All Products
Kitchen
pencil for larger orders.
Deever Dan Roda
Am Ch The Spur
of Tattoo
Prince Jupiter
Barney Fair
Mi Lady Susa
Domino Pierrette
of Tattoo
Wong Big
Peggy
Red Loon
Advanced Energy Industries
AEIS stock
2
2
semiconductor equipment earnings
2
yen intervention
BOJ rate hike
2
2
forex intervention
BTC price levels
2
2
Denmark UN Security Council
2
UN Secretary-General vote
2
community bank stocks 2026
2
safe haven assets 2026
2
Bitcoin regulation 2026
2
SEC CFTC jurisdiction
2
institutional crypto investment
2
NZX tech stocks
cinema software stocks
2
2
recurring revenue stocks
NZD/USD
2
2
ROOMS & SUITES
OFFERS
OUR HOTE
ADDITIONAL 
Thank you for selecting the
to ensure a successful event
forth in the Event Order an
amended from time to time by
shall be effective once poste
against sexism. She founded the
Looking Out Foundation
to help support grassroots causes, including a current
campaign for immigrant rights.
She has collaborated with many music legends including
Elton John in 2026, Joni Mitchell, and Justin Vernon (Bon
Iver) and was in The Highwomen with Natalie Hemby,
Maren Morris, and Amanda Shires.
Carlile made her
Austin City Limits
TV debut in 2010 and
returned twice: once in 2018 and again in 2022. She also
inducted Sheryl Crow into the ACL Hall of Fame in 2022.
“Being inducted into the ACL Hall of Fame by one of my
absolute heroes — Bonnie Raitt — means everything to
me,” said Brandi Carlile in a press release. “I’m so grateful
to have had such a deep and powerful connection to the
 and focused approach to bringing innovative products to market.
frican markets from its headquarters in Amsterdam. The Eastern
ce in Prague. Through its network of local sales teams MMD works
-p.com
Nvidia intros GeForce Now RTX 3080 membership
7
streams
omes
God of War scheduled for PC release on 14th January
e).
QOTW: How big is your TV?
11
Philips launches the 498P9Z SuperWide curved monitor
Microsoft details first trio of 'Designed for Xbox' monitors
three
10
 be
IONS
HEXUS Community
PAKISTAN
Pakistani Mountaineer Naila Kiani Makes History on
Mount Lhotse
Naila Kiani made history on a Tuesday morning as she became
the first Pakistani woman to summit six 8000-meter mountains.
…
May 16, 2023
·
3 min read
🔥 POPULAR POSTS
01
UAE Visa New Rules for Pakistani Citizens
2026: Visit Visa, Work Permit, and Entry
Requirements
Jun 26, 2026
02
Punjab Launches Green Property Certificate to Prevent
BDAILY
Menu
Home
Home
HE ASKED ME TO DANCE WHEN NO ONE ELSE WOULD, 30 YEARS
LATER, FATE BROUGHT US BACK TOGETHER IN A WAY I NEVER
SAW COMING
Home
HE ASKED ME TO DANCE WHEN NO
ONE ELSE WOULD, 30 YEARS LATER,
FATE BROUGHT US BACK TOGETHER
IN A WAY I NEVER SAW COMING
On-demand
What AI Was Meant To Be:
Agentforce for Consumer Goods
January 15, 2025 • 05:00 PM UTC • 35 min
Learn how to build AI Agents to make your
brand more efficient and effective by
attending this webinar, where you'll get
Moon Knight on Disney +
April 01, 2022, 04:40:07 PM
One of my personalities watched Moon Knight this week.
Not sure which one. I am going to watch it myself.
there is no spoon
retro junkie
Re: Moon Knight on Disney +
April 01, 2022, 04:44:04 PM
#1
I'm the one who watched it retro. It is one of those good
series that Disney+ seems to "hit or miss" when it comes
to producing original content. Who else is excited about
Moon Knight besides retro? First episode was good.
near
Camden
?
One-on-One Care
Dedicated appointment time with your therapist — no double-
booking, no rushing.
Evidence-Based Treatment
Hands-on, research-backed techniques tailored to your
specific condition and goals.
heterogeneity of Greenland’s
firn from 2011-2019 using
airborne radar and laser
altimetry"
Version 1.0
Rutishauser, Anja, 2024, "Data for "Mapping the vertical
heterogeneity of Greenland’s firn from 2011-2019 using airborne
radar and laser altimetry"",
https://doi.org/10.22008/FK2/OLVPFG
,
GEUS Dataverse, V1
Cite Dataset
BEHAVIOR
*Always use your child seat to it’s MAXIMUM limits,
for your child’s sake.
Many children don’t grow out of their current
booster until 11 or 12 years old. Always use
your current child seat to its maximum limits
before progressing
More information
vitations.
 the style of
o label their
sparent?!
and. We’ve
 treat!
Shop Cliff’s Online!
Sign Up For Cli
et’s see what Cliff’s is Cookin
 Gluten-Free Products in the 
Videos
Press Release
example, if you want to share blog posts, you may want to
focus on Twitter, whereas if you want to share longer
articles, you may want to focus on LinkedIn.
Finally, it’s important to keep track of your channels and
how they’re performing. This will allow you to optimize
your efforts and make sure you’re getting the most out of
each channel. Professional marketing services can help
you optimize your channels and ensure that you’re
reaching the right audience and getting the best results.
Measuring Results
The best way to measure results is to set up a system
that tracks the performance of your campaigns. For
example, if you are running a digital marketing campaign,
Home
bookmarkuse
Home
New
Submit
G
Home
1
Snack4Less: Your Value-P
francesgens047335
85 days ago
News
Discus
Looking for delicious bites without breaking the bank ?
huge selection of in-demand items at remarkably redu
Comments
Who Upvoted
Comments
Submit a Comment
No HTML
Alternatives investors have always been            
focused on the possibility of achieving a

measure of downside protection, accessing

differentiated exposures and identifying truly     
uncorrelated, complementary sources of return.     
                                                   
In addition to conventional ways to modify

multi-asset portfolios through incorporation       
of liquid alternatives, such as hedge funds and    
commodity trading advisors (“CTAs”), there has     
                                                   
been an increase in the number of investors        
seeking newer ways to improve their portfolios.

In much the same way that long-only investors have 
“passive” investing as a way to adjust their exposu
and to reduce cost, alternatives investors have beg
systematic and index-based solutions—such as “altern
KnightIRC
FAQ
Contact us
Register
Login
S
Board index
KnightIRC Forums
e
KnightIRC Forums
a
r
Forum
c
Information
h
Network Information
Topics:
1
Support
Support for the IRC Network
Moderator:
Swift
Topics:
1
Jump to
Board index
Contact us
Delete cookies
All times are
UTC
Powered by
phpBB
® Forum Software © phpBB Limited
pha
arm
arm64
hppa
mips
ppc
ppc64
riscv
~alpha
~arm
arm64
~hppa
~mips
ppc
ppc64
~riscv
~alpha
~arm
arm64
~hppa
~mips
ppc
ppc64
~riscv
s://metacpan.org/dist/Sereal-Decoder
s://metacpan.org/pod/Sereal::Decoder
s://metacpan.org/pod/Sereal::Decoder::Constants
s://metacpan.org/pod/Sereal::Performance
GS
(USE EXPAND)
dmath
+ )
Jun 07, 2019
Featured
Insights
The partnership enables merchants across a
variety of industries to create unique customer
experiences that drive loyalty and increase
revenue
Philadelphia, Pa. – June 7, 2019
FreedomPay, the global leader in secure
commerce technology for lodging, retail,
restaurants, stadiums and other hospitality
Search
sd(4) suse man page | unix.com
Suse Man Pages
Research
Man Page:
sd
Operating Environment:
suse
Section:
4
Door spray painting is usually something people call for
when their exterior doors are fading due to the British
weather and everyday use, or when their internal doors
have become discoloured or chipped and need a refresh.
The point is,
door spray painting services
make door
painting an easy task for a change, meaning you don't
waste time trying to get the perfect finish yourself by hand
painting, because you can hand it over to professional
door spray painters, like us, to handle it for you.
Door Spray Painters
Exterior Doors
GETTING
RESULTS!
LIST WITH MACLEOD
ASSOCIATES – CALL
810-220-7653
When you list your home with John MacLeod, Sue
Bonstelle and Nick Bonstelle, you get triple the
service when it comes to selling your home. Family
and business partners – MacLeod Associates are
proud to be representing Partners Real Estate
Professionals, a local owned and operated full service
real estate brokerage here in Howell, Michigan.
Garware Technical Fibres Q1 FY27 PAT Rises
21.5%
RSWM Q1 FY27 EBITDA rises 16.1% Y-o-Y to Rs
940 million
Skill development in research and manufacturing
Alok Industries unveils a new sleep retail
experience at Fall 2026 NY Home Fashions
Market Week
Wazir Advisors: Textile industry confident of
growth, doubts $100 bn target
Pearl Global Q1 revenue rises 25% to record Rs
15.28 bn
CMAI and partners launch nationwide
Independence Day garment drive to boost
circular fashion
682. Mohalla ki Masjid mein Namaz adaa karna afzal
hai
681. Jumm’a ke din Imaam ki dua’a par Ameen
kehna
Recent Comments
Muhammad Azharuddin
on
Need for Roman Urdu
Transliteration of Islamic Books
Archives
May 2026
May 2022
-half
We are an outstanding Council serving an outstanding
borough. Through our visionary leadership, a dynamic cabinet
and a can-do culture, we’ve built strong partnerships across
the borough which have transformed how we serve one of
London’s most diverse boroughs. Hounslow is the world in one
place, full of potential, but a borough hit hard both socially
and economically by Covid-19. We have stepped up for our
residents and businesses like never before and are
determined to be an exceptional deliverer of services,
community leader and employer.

|---|

» **Goal of the exercise**
Filter the records above down to the lines that hold the string "which".

» **Your response**
Not sure which one. I am going to watch it myself.
the borough which have transformed how we serve one of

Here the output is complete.